Ce que les récits de l’Ancien Testament décrivent comme des conversations entre Abraham et Dieu étaient en réalité des entretiens entre Abraham et Melchizédek. Les scribes prirent plus tard le mot Melchizédek pour un synonyme de Dieu. L’histoire des multiples contacts d’Abraham et de Sarah avec « l’ange du Seigneur » se réfère à leurs nombreuses visites à Melchizédek.
Les récits hébraïques sur Isaac, Jacob et Joseph sont beaucoup plus dignes de foi que ceux concernant Abraham, bien qu’eux aussi s’écartent souvent des faits. Les altérations furent effectuées tantôt intentionnellement, tantôt sans dessein, à l’époque de la compilation de ces histoires par les prêtres hébreux durant la captivité à Babylone. Kétura n’était pas une femme d’Abraham ; elle était simplement une concubine comme Agar. Tous les biens d’Abraham furent dévolus à Isaac, fils de Sarah, sa femme statutaire. Abraham n’était pas aussi vieux que l’histoire le raconte, et sa femme était beaucoup plus jeune que lui. Leurs âges furent délibérément changés pour cadrer avec la prétendue naissance miraculeuse ultérieure d’Isaac.
L’égo national des Juifs fut terriblement rabaissé par la captivité à Babylone. Dans leur réaction contre leur infériorité nationale, ils allèrent à l’autre extrême de l’égotisme national et racial ; ils pervertirent et déformèrent leurs traditions pour s’exalter au-dessus de toutes les races en tant que peuple élu de Dieu ; en conséquence, ils remanièrent soigneusement tous leurs documents dans le but d’élever Abraham et leurs autres chefs nationaux très au-dessus de toutes les autres personnes, sans en excepter Melchizédek lui-même. Les scribes hébreux détruisirent donc toutes les archives qu’ils purent trouver de cette époque mémorable, en ne conservant que le récit de la rencontre d’Abraham avec Melchizédek après la bataille de Siddim qui, d’après eux, faisait rejaillir un grand honneur sur Abraham.
Ainsi, en perdant de vue Melchizédek, les scribes perdaient aussi de vue l’enseignement de ce Fils de secours concernant la mission spirituelle du Fils d’effusion promis. La nature de cette mission tomba si complètement dans l’oubli que très peu de leurs descendants furent capables ou désireux de reconnaitre et d’accepter Micaël lorsqu’il apparut incarné sur terre, comme Machiventa l’avait annoncé.

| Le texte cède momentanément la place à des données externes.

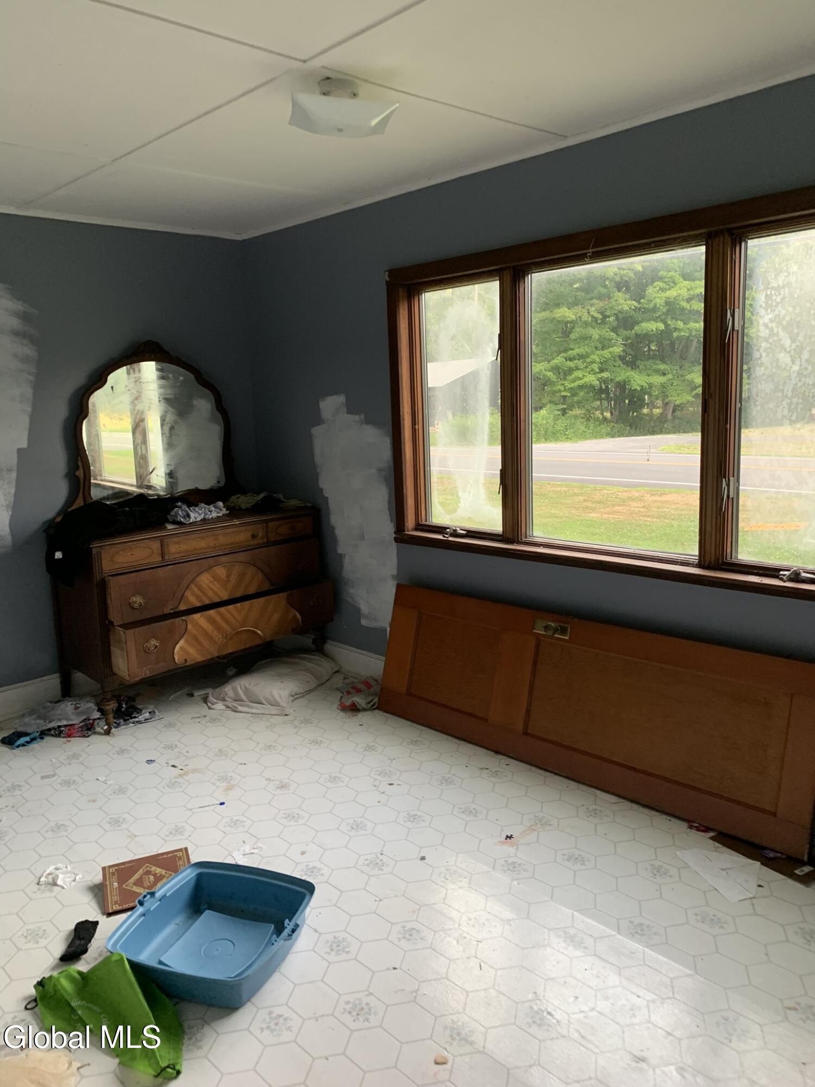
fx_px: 816
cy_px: 544
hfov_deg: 53.1
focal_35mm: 26
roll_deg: +1.3
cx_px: 408
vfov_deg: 67.3
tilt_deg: -8.1
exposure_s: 1/60
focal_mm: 4.25
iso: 100
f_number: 1.8
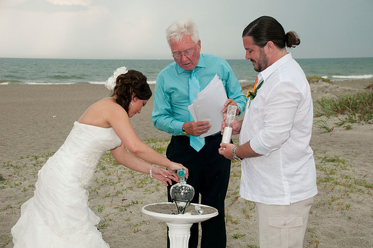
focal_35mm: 66
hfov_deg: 30.6
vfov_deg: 20.6
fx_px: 683
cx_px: 186
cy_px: 124
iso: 400
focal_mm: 44
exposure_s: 1/100
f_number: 5.6
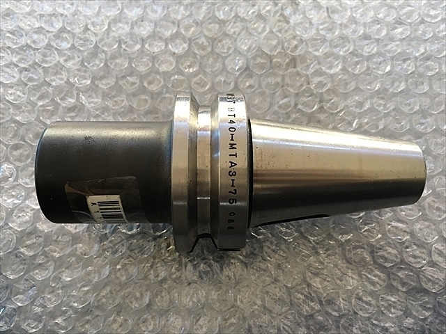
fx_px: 374
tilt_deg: -73.4
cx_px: 223
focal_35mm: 29
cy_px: 167
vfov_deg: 48.2
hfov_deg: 61.7
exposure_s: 1/30
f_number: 2.2
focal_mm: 4.15
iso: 50
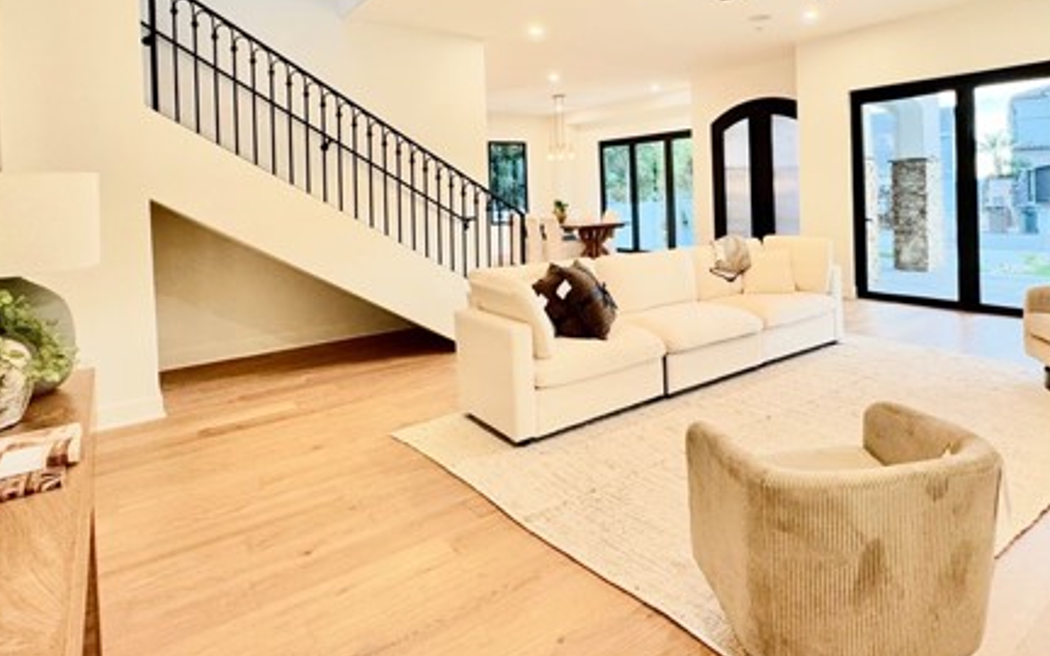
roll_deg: +1.0
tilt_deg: -2.1
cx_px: 625
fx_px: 630
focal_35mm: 22
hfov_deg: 78.8
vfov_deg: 53.6
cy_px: 202
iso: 320
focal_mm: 2.22
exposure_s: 1/120
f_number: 2.2
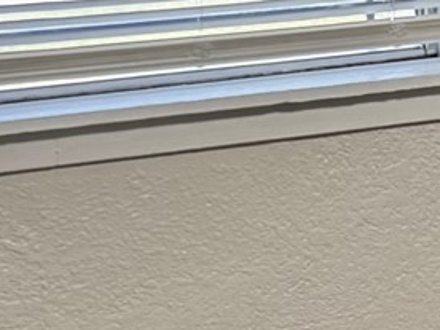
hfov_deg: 10.4
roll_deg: -0.6
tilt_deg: -16.1
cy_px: 268
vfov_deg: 8.3
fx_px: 2263
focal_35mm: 178
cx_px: 831
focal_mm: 6.76
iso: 200
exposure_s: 1/120
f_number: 1.78
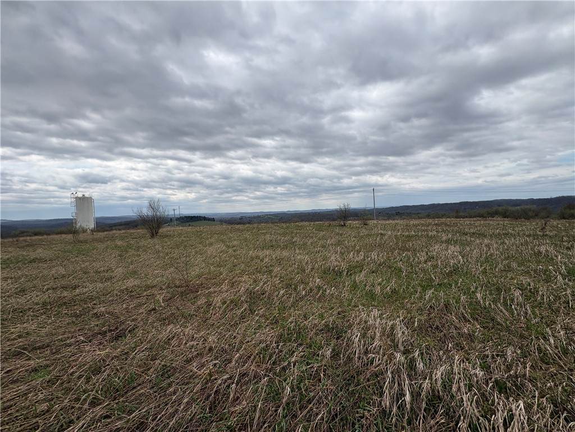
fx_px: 233
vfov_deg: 85.7
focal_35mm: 14
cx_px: 288
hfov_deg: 102.1
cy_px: 216
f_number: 2.2
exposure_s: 1/2674
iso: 50
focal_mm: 2.22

Mais l’un des écrivains du Livre des Hébreux comprit la mission de Melchizédek, car il est écrit : « Ce Melchizédek, prêtre du Très Haut, était aussi roi de paix ; sans père, sans mère, sans généalogie, n’ayant ni commencement de jours ni fin de vie, mais créé semblable à un Fils de Dieu, il demeure prêtre à perpétuité. » Cet écrivain désignait Melchizédek comme un modèle de l’effusion ultérieure de Micaël, affirmant que Jésus était « un ministre pour toujours selon l’ordre de Melchizédek ». Bien que cette comparaison ne soit pas très heureuse, il est littéralement vrai que le Christ reçut un titre provisoire sur Urantia « selon les ordres des douze administrateurs provisoires Melchizédeks » en fonction à l’époque de son effusion sur cette planète.